Copy the lines between the one holding "00:00-05:59: median 15.90, box" and the one holding "Reading left to right, transcribe", inclusive, and replace "series" with "data set" everywhere, changing nothing else. Leave out the pictures.
Start of Given entries
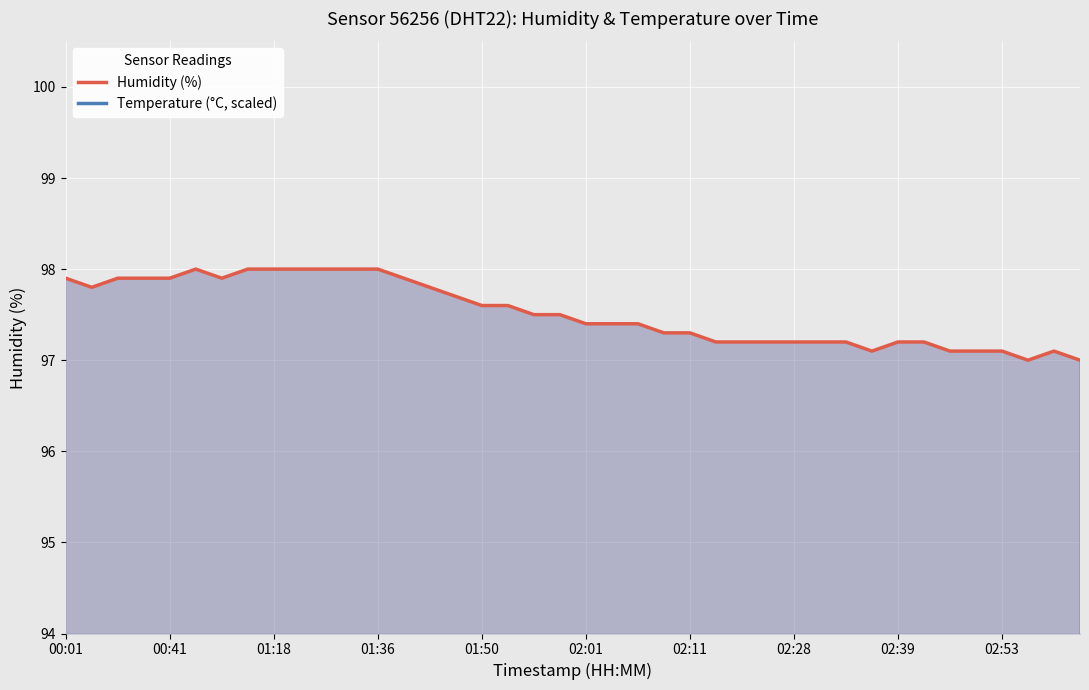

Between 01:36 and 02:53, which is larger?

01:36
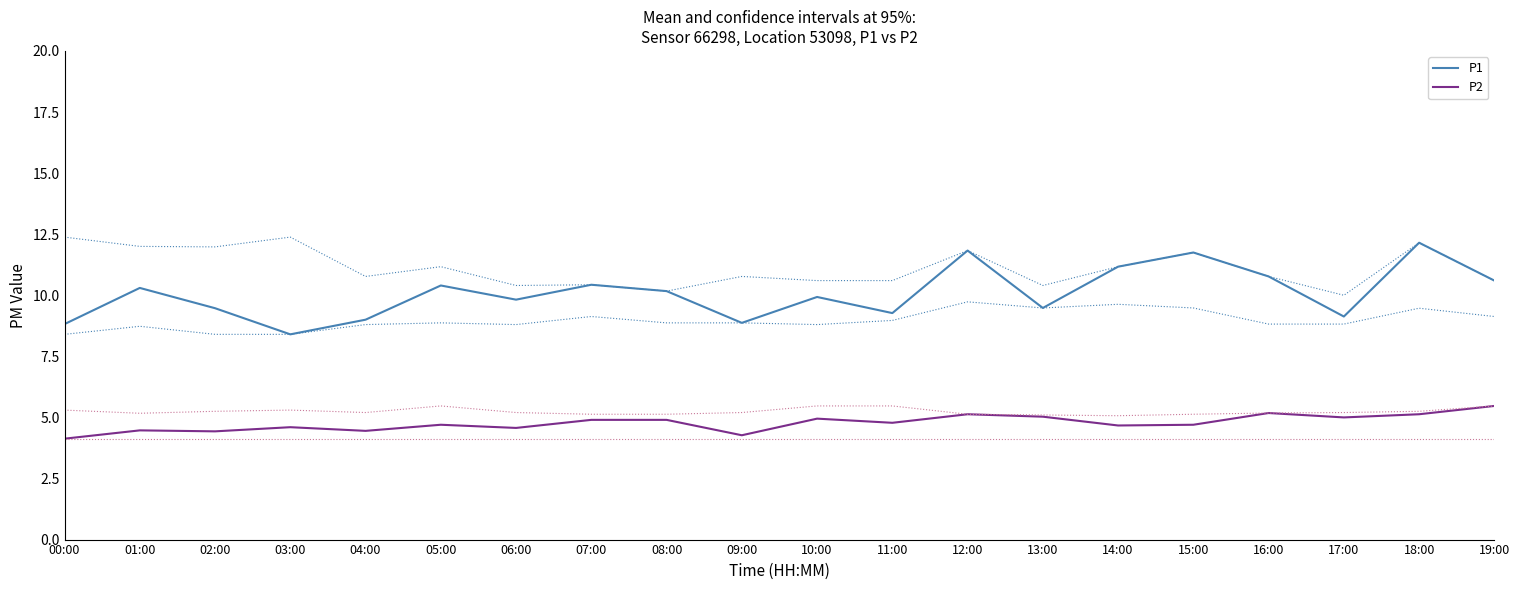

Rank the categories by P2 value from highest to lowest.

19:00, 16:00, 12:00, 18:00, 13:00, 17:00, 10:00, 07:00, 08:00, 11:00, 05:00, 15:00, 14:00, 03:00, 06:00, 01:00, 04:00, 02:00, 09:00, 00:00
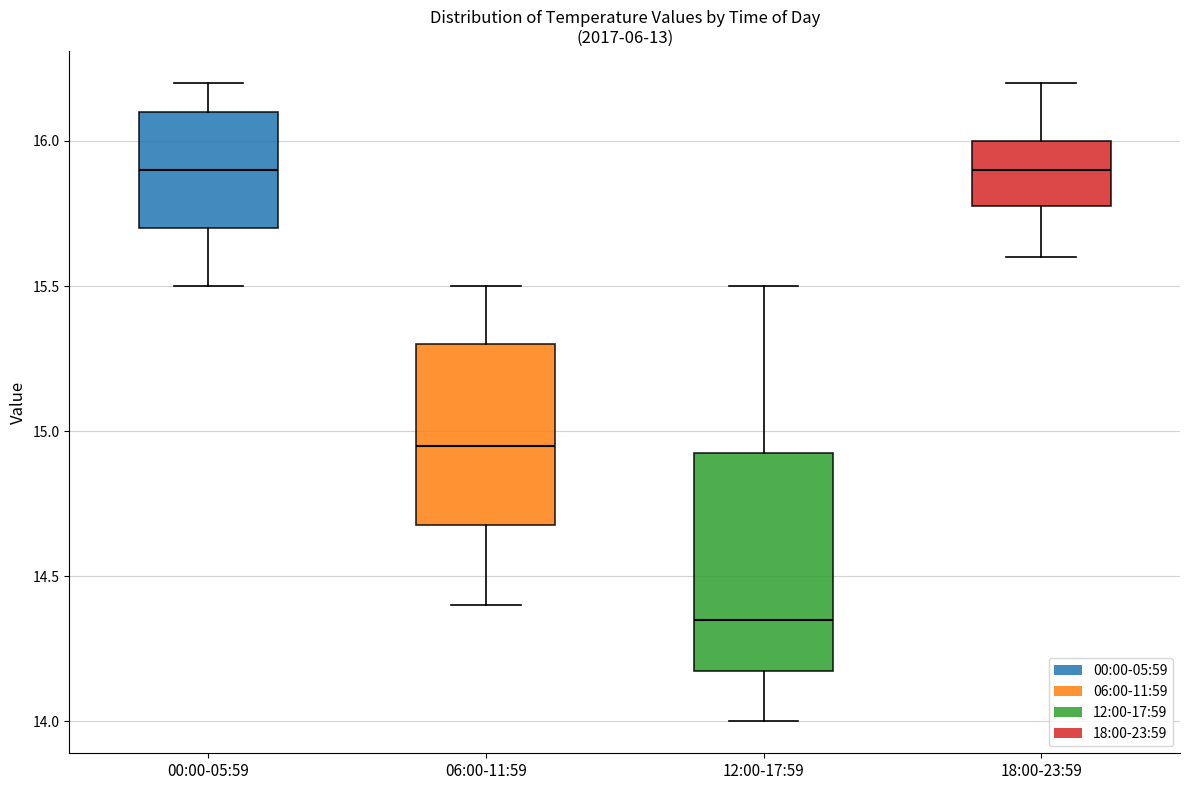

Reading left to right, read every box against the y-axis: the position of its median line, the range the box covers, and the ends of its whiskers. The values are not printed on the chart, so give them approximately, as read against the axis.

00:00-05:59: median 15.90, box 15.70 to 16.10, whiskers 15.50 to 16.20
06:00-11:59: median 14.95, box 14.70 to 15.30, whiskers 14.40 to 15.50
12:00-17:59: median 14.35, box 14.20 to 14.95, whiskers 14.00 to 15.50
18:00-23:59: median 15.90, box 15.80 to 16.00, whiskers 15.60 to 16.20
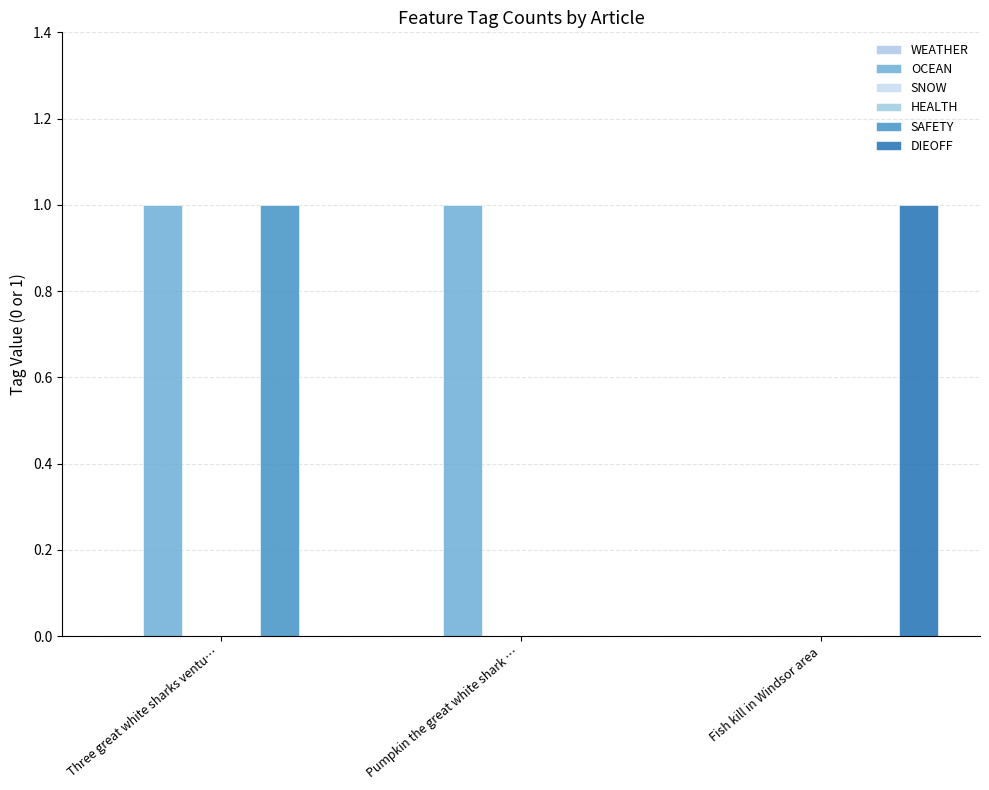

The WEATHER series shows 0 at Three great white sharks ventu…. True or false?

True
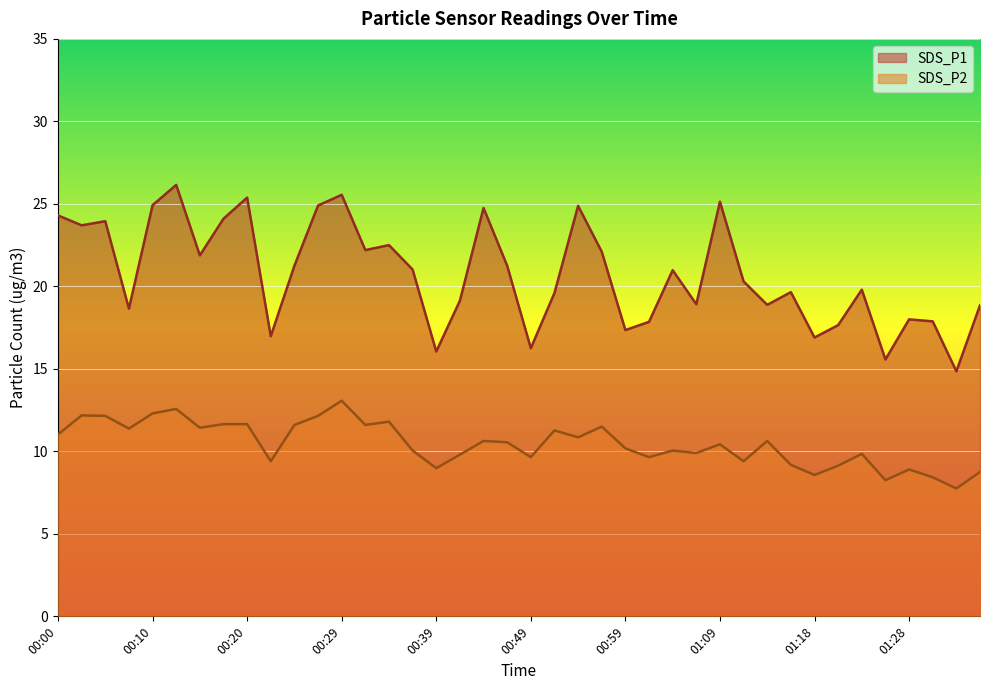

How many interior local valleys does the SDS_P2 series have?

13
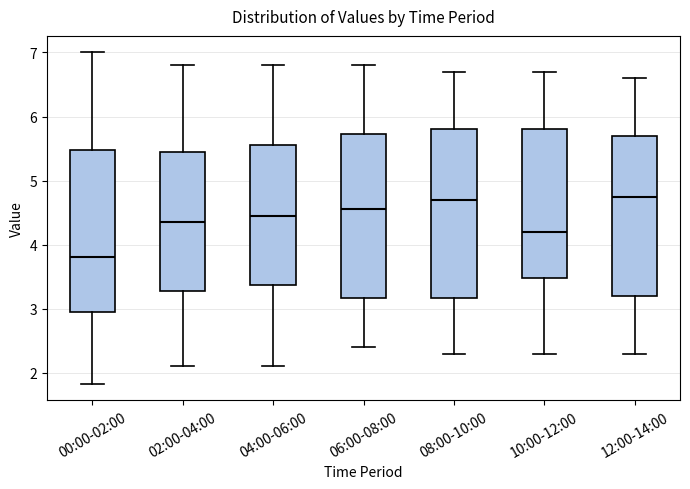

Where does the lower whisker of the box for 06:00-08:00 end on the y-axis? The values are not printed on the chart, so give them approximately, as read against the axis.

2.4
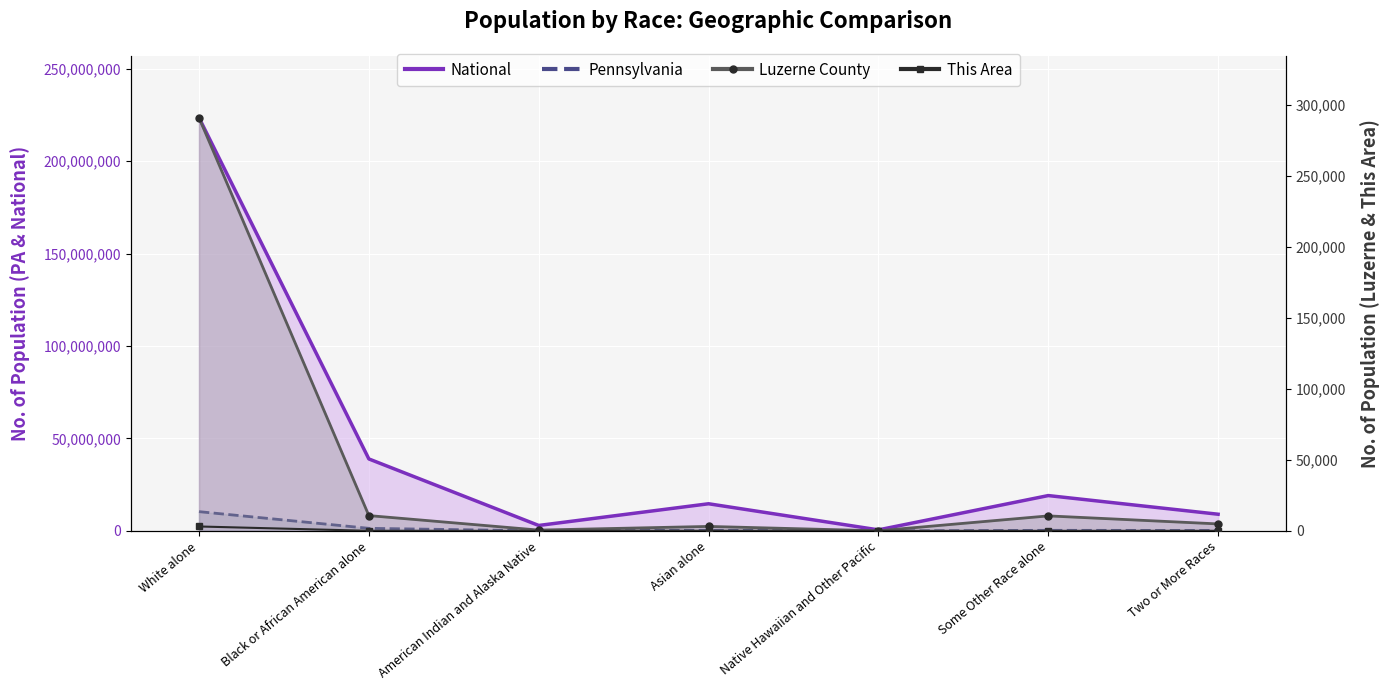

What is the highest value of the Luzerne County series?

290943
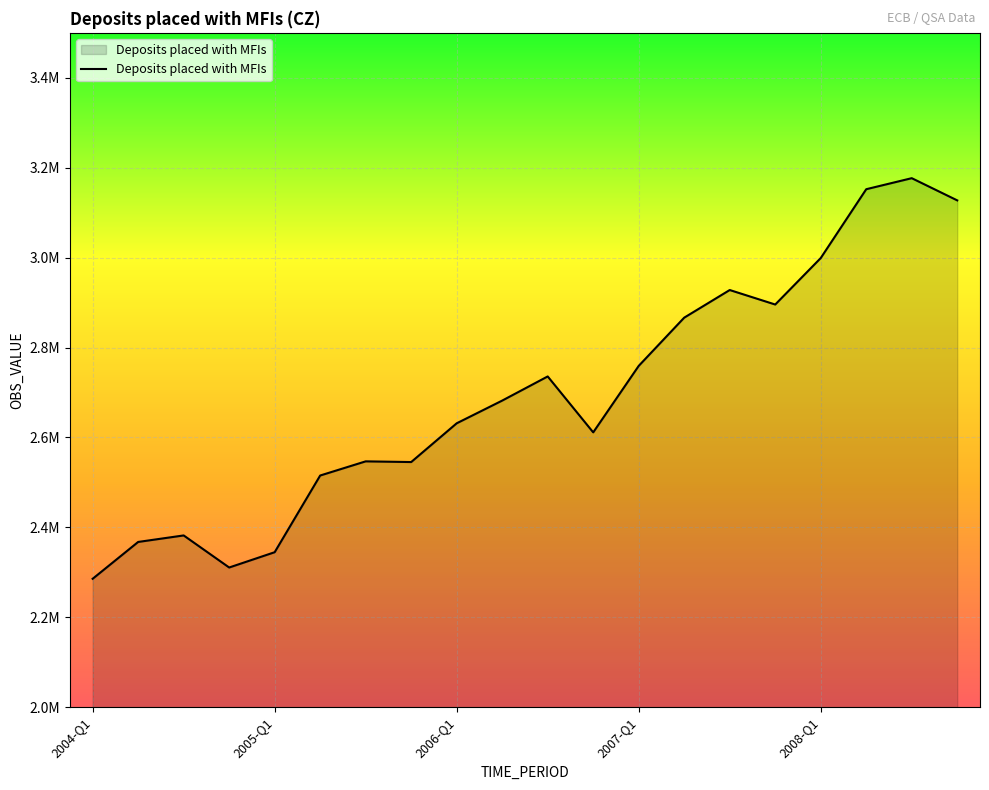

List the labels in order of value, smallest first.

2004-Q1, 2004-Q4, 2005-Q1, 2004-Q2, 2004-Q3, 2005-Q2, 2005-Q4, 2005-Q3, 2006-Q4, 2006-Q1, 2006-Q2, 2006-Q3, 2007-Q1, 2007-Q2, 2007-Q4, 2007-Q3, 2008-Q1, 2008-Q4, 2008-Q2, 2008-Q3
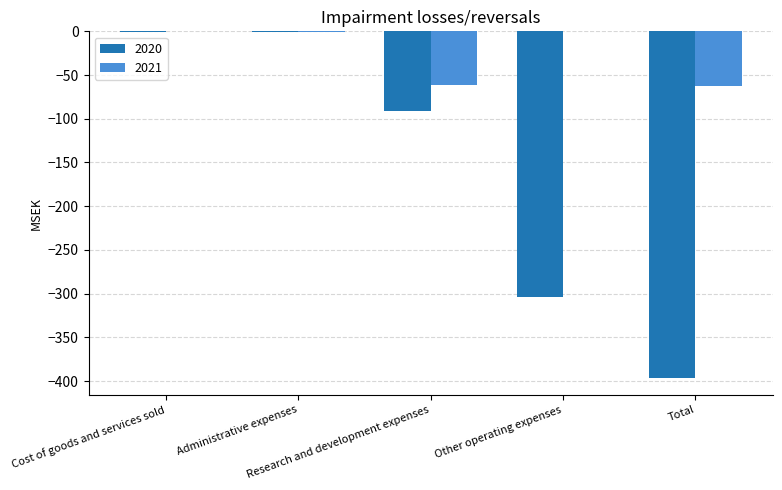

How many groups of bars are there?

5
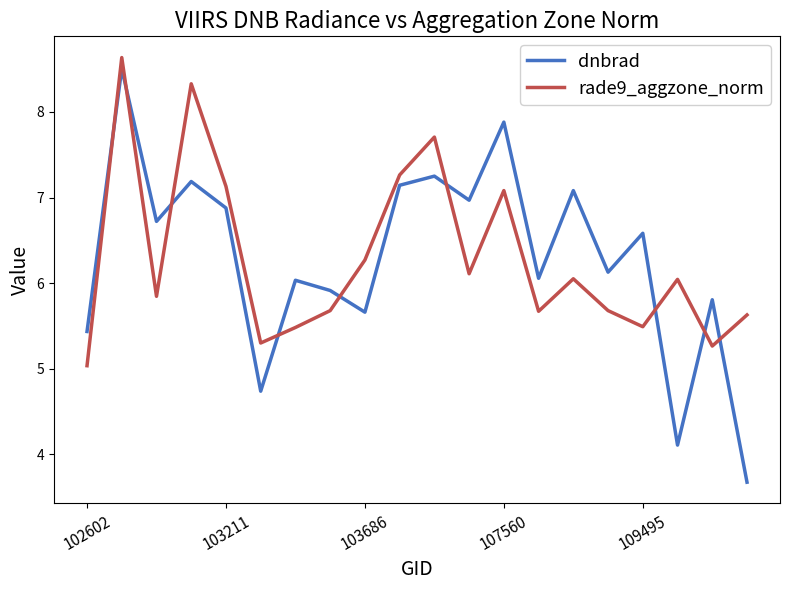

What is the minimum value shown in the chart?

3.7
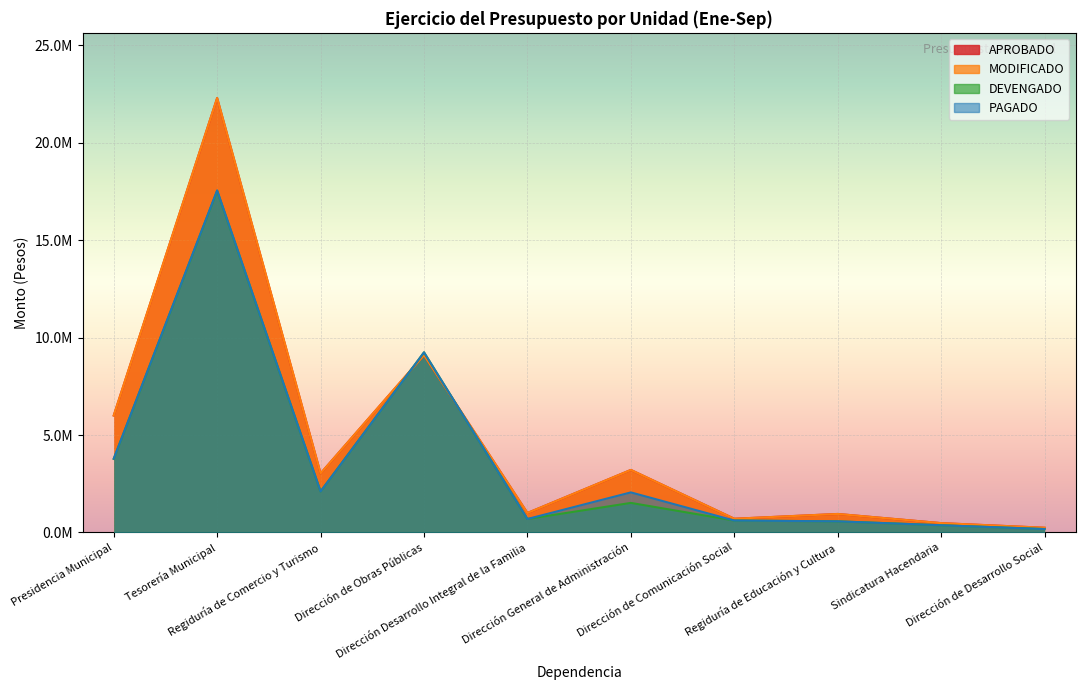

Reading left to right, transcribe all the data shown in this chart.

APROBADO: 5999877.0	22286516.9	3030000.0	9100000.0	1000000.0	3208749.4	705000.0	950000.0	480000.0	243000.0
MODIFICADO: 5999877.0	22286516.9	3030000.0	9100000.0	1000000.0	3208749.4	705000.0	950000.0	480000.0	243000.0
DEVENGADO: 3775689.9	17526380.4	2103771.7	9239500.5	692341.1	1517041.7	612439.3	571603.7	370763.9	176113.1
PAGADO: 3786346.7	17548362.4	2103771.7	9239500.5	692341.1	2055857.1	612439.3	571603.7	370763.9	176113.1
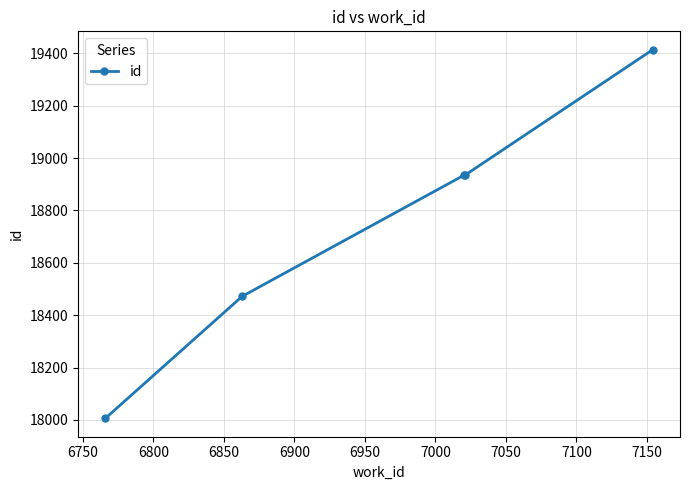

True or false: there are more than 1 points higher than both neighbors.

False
End of Given entries
_Written reply_
00:00-05:59: median 15.90, box 15.70 to 16.10, whiskers 15.50 to 16.20
06:00-11:59: median 14.95, box 14.70 to 15.30, whiskers 14.40 to 15.50
12:00-17:59: median 14.35, box 14.20 to 14.95, whiskers 14.00 to 15.50
18:00-23:59: median 15.90, box 15.80 to 16.00, whiskers 15.60 to 16.20

The WEATHER data set shows 0 at Three great white sharks ventu…. True or false?

True

How many interior local valleys does the SDS_P2 data set have?

13

Where does the lower whisker of the box for 06:00-08:00 end on the y-axis? The values are not printed on the chart, so give them approximately, as read against the axis.

2.4

What is the highest value of the Luzerne County data set?

290943

List the labels in order of value, smallest first.

2004-Q1, 2004-Q4, 2005-Q1, 2004-Q2, 2004-Q3, 2005-Q2, 2005-Q4, 2005-Q3, 2006-Q4, 2006-Q1, 2006-Q2, 2006-Q3, 2007-Q1, 2007-Q2, 2007-Q4, 2007-Q3, 2008-Q1, 2008-Q4, 2008-Q2, 2008-Q3

How many groups of bars are there?

5

What is the minimum value shown in the chart?

3.7

Reading left to right, transcribe all the data shown in this chart.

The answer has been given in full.